▶ _WHAT TO PRODUCE_
Give the data again in full, without pictures.

╭─ RECORDS SHOWN

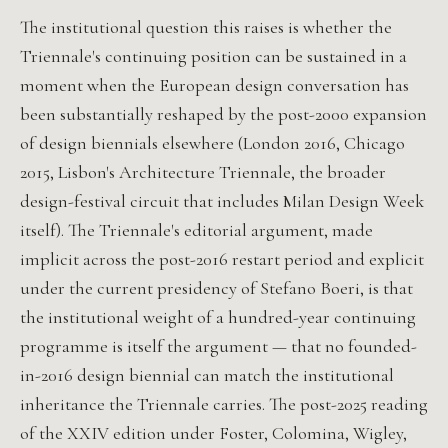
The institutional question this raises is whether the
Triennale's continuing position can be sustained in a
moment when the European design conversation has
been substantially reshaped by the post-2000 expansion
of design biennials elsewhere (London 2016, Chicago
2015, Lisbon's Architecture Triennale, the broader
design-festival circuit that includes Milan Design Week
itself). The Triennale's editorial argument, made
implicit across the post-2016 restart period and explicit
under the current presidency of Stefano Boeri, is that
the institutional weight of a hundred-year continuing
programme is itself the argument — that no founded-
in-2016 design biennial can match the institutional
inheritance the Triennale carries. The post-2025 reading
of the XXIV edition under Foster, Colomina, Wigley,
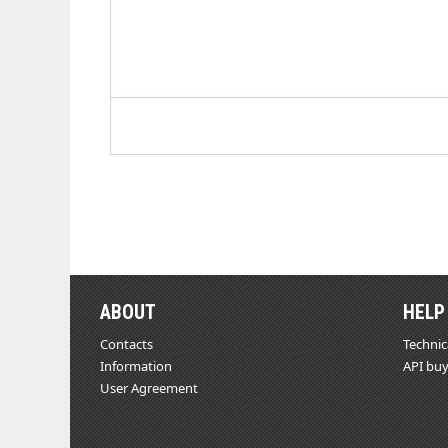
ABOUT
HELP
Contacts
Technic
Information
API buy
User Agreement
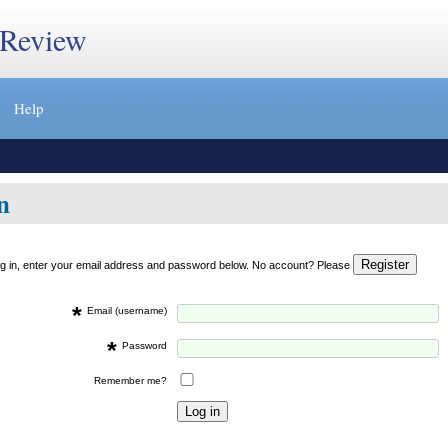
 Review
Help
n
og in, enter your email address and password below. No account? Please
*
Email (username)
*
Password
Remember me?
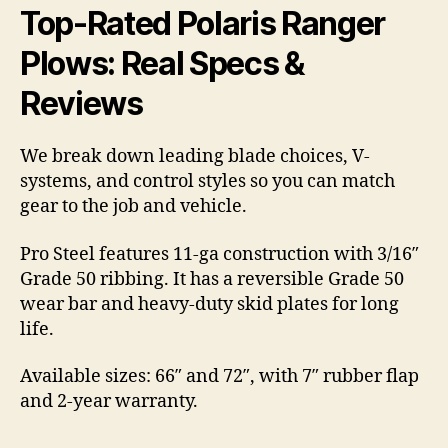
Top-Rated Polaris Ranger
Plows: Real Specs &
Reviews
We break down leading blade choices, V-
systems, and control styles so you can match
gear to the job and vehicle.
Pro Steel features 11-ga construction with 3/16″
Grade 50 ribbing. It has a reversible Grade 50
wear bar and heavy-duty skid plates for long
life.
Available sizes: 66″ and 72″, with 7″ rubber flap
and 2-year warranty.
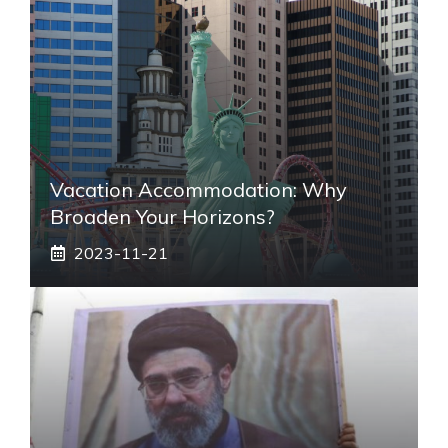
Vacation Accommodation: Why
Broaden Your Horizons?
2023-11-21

╰─

▶ _ANSWER SECTION_
The institutional question this raises is whether the
Triennale's continuing position can be sustained in a
moment when the European design conversation has
been substantially reshaped by the post-2000 expansion
of design biennials elsewhere (London 2016, Chicago
2015, Lisbon's Architecture Triennale, the broader
design-festival circuit that includes Milan Design Week
itself). The Triennale's editorial argument, made
implicit across the post-2016 restart period and explicit
under the current presidency of Stefano Boeri, is that
the institutional weight of a hundred-year continuing
programme is itself the argument — that no founded-
in-2016 design biennial can match the institutional
inheritance the Triennale carries. The post-2025 reading
of the XXIV edition under Foster, Colomina, Wigley,
ABOUT
HELP
Contacts
Technic
Information
API buy
User Agreement
 Review
Help
n
og in, enter your email address and password below. No account? Please
*
Email (username)
*
Password
Remember me?
Top-Rated Polaris Ranger
Plows: Real Specs &
Reviews
We break down leading blade choices, V-
systems, and control styles so you can match
gear to the job and vehicle.
Pro Steel features 11-ga construction with 3/16″
Grade 50 ribbing. It has a reversible Grade 50
wear bar and heavy-duty skid plates for long
life.
Available sizes: 66″ and 72″, with 7″ rubber flap
and 2-year warranty.
Vacation Accommodation: Why
Broaden Your Horizons?
2023-11-21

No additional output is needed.